The Spring 2013 John U. Free Physics and Engineering Seminar Series will be held on Friday afternoons from 3:45-4:50pm in Shrader Lecture Hall. Presentations are open to all faculty, students, and alumni.
The March 15th presentation will be by Dr. Sultan Jenkins. Dr. Jenkinsis aprofessor in the Biology Department at Eastern Nazarene College.
The topic of his talk is “C. Elegans as a Model for Obesity Research”

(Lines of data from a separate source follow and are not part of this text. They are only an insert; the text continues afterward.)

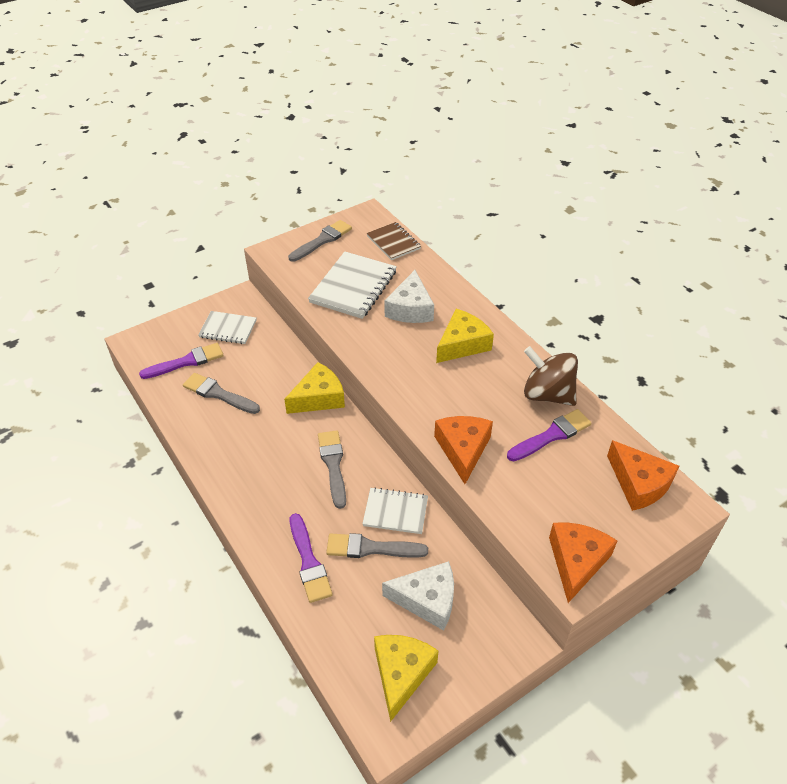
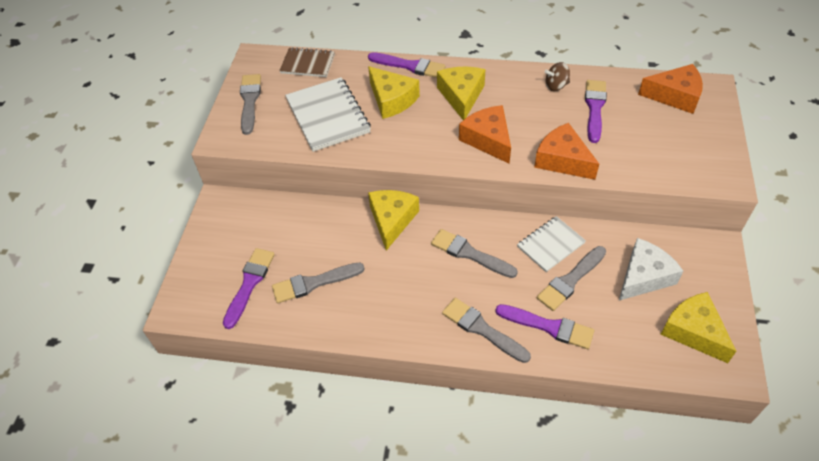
camera: 45 degrees left, 5 degrees up
(228, 329) = (245, 232): white notebook -> none
(266, 519) = (482, 329): none -> grey brush
(410, 309) = (392, 100): white cheese -> yellow cheese
(459, 295) = (410, 66): none -> purple brush
(547, 394) = (556, 86): brown spinning top -> brown spinning top, size x0.52
(576, 562) = (711, 167): orange cheese -> orange cheese (488, 139)

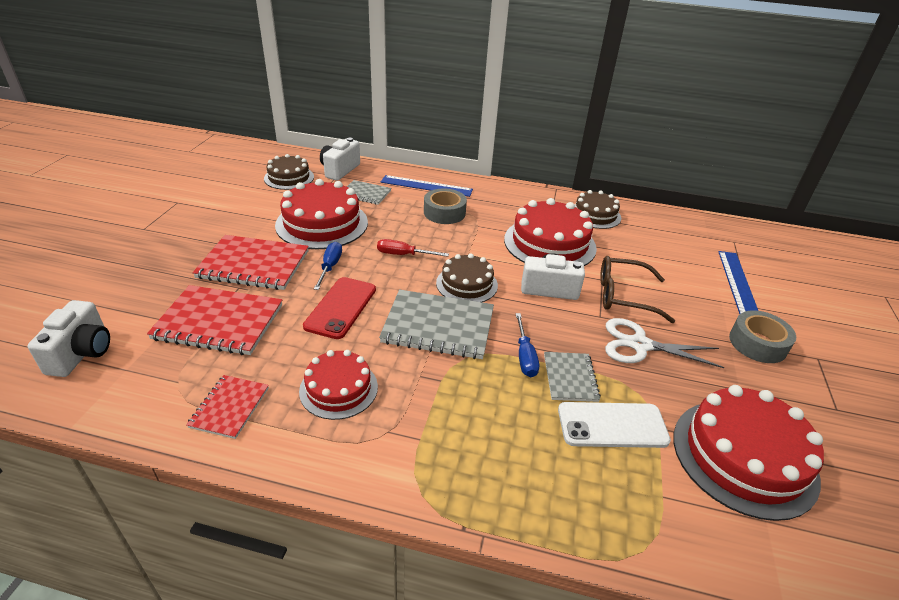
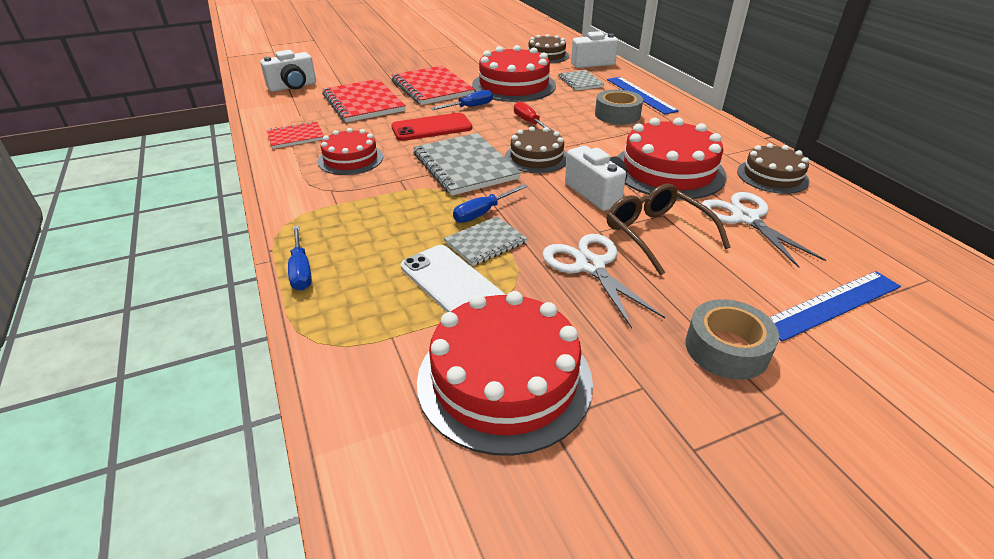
camera: 55 degrees right, 0 degrees up
(522, 517) = (301, 270): none -> blue screwdriver
(634, 254) = (745, 218): none -> white scissors

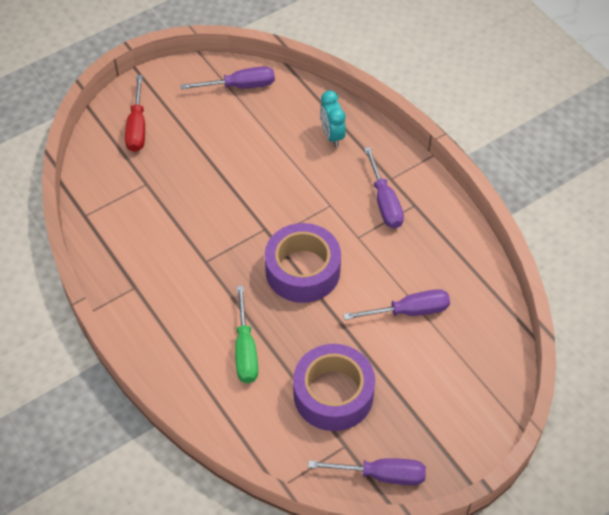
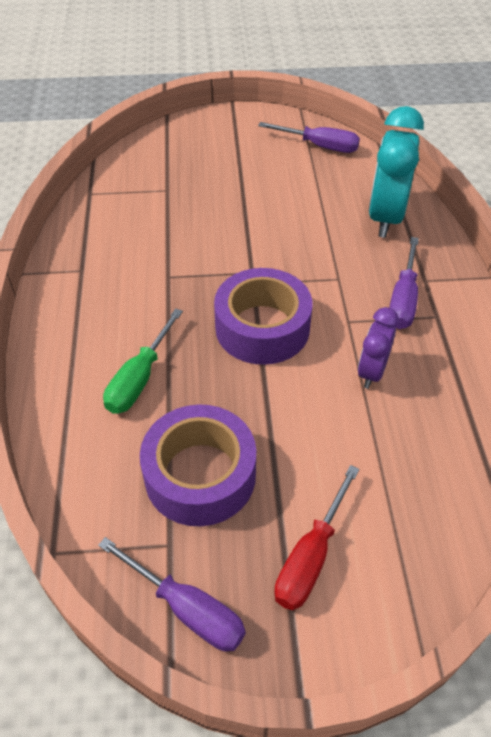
camera: 30 degrees right, 5 degrees down
(137, 127) = (196, 144): red screwdriver -> red screwdriver (311, 557)
(332, 135) = (385, 217): turquoise clock -> turquoise clock, size x1.77
(396, 269) = (372, 372): none -> purple clock
(409, 311) = (358, 425): purple screwdriver -> none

“Caenorhabditis elegans (C. elegans) is a small nematode that conserves 65% of the genes associated with human disease, has a 21-day lifespan, reproductive cycles of 3 days, large brood sizes, lives in an agar dish and does not require committee approvals for experimentation. Research using C. elegans is encouraged and a Caenorhabditis Genetics Center (CGC, Minnesota) is funded by the National Institutes of Health-National Center for Research Resources. Many genetically manipulated strains of C. elegans are available at nominal cost from the CGC. Studies using the C. elegans model have explored insulin signaling, response to dietary glucose, the influence of serotonin on obesity, satiety, feeding and hypoxia-associated illnesses. C. elegans has also been used as a model to evaluate potential obesity therapeutics, explore the mechanisms behind single gene mutations related to obesity and to define the mechanistic details of fat metabolism. Obesity now affects a third of the US population and is becoming a progressively more expensive public health problem. Faster and less expensive methods to reach more effective treatments are clearly needed. We present this review hoping to stimulate interest in using the C. elegans model as a vehicle to advance the understanding and future treatment of obesity.”